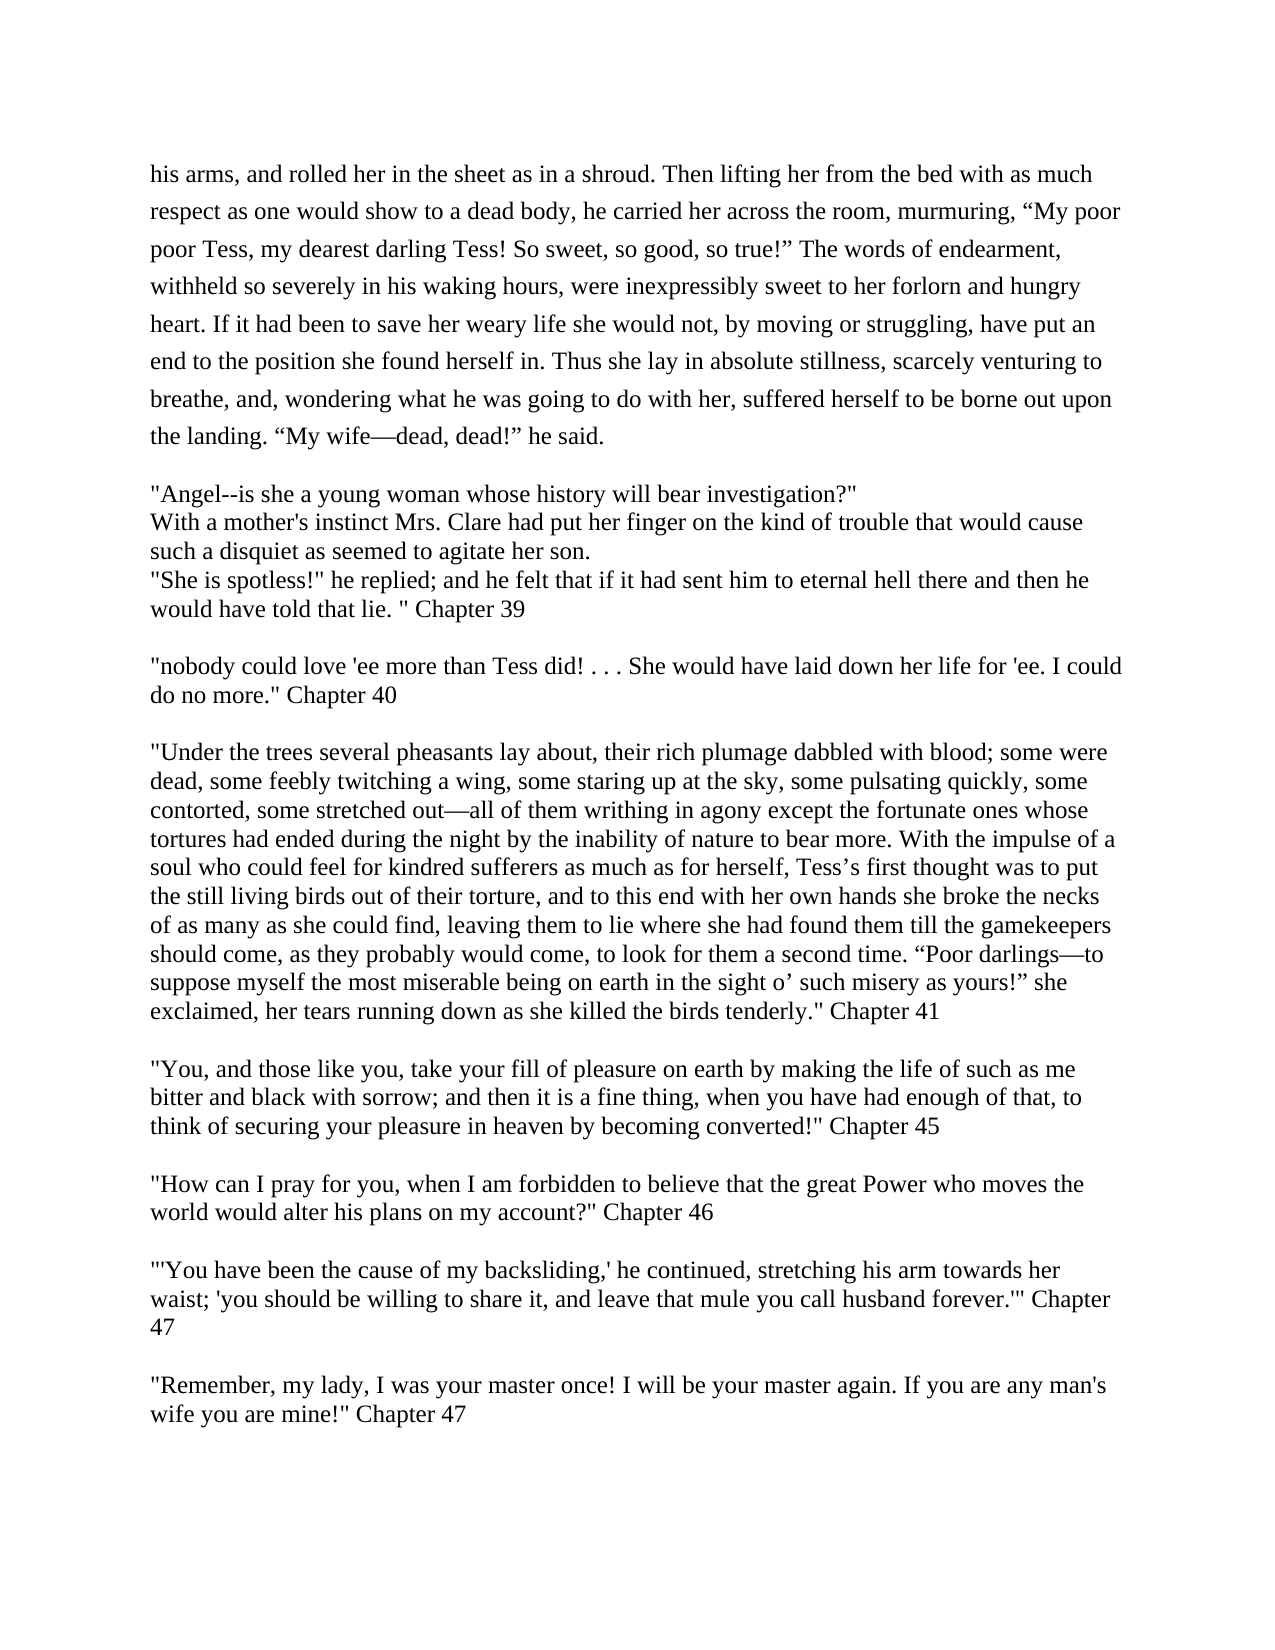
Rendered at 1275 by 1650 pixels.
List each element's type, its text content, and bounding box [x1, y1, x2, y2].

text "How can I pray for you, when I am forbidden to believe that the great Power who moves the world would alter his plans on my account?" Chapter 46 [150, 1169, 1125, 1226]
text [150, 150, 1125, 450]
text "nobody could love 'ee more than Tess did! . . . She would have laid down her life for 'ee. I could do no more." Chapter 40 [150, 651, 1125, 709]
text "'You have been the cause of my backsliding,' he continued, stretching his arm towards her waist; 'you should be willing to share it, and leave that mule you call husband forever.'" Chapter 47 [150, 1255, 1125, 1341]
text "Angel--is she a young woman whose history will bear investigation?" With a mother's instinct Mrs. Clare had put her finger on the kind of trouble that would cause such a disquiet as seemed to agitate her son. "She is spotless!" he replied; and he felt that if it had sent him to eternal hell there and then he would have told that lie. " Chapter 39 [150, 479, 1125, 622]
text "You, and those like you, take your fill of pleasure on earth by making the life of such as me bitter and black with sorrow; and then it is a fine thing, when you have had enough of that, to think of securing your pleasure in heaven by becoming converted!" Chapter 45 [150, 1054, 1125, 1140]
text "Under the trees several pheasants lay about, their rich plumage dabbled with blood; some were dead, some feebly twitching a wing, some staring up at the sky, some pulsating quickly, some contorted, some stretched out—all of them writhing in agony except the fortunate ones whose tortures had ended during the night by the inability of nature to bear more. With the impulse of a soul who could feel for kindred sufferers as much as for herself, Tess’s first thought was to put the still living birds out of their torture, and to this end with her own hands she broke the necks of as many as she could find, leaving them to lie where she had found them till the gamekeepers should come, as they probably would come, to look for them a second time. “Poor darlings—to suppose myself the most miserable being on earth in the sight o’ such misery as yours!” she exclaimed, her tears running down as she killed the birds tenderly." Chapter 41 [150, 737, 1125, 1025]
text "Remember, my lady, I was your master once! I will be your master again. If you are any man's wife you are mine!" Chapter 47 [150, 1370, 1125, 1427]
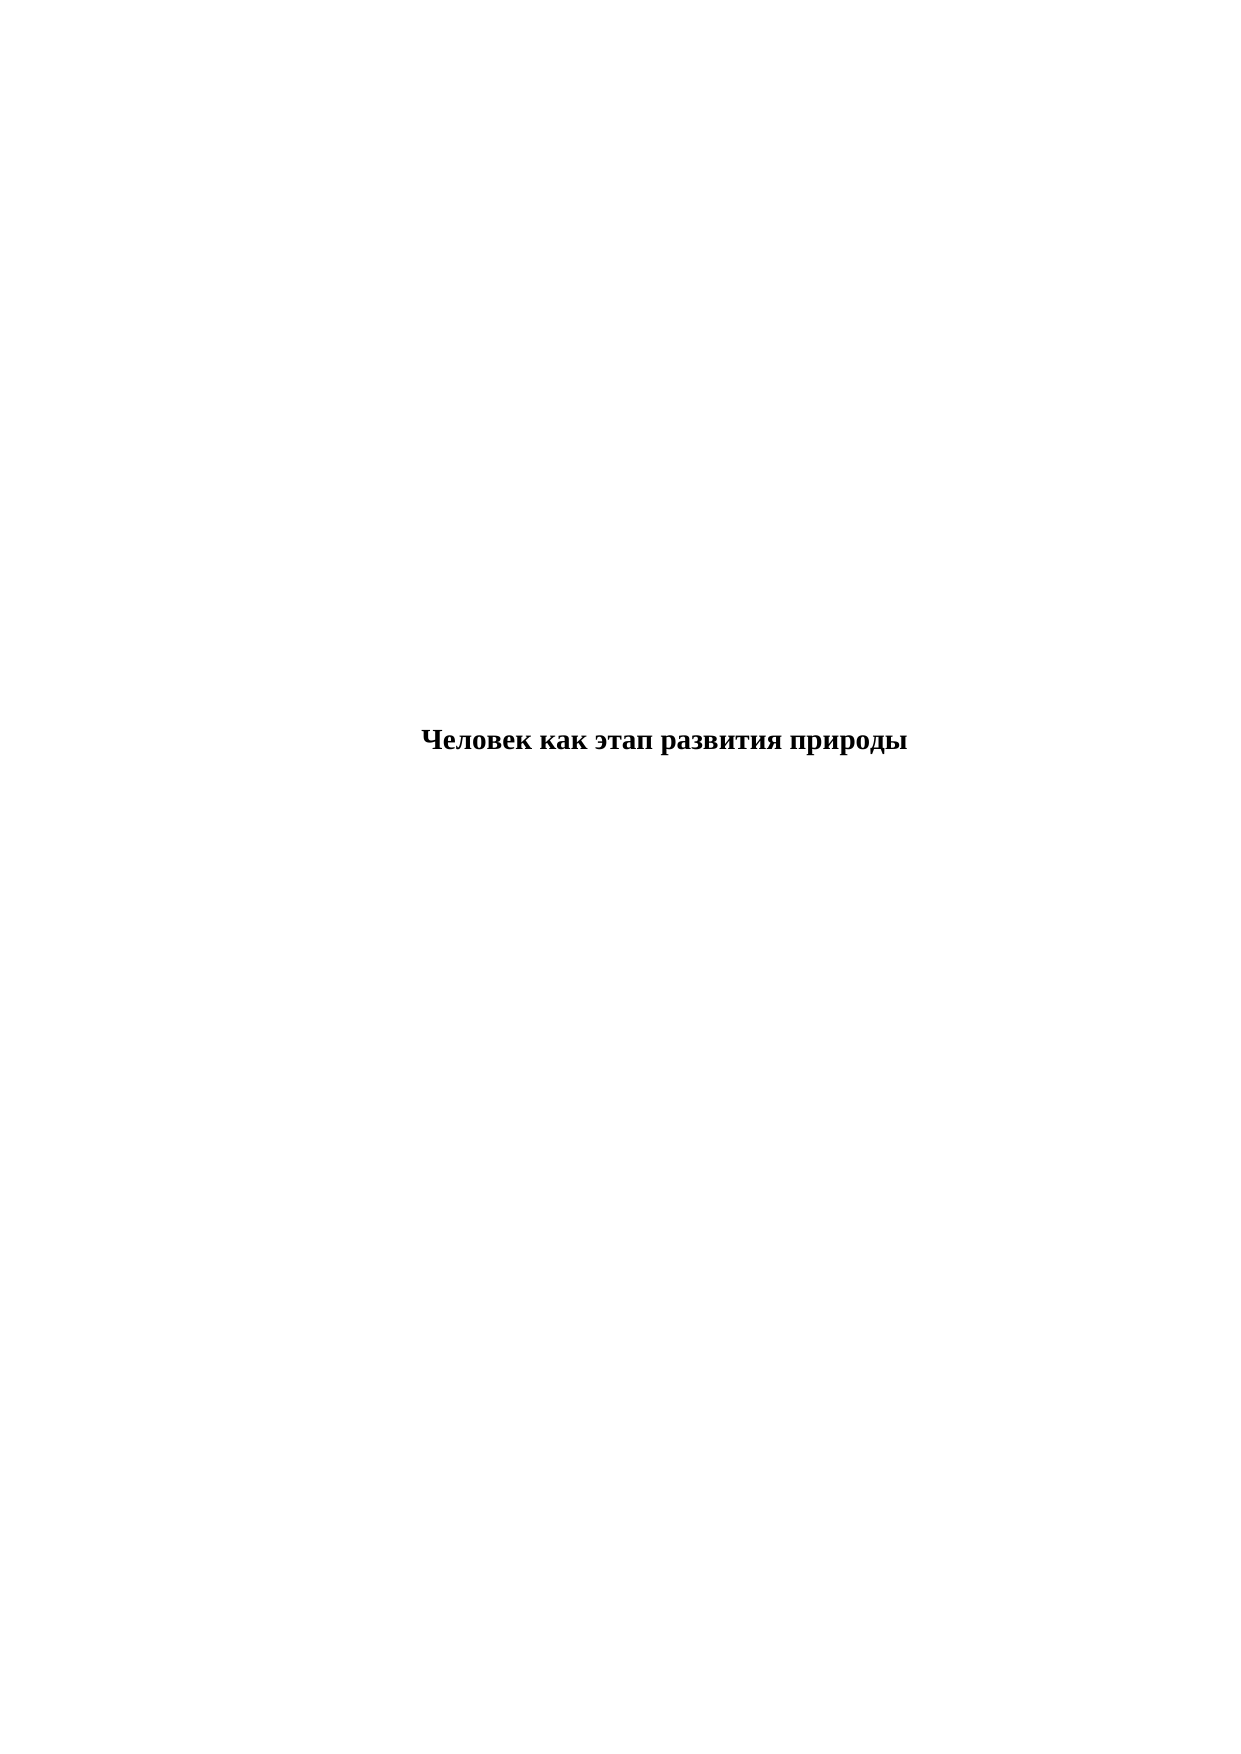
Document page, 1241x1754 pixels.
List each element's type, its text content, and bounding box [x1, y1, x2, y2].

■ ■ ■ ■

== Task to complete ==
Return only the number of lines in the listing that contain the string "pixels".

== Solution for this exercise ==
2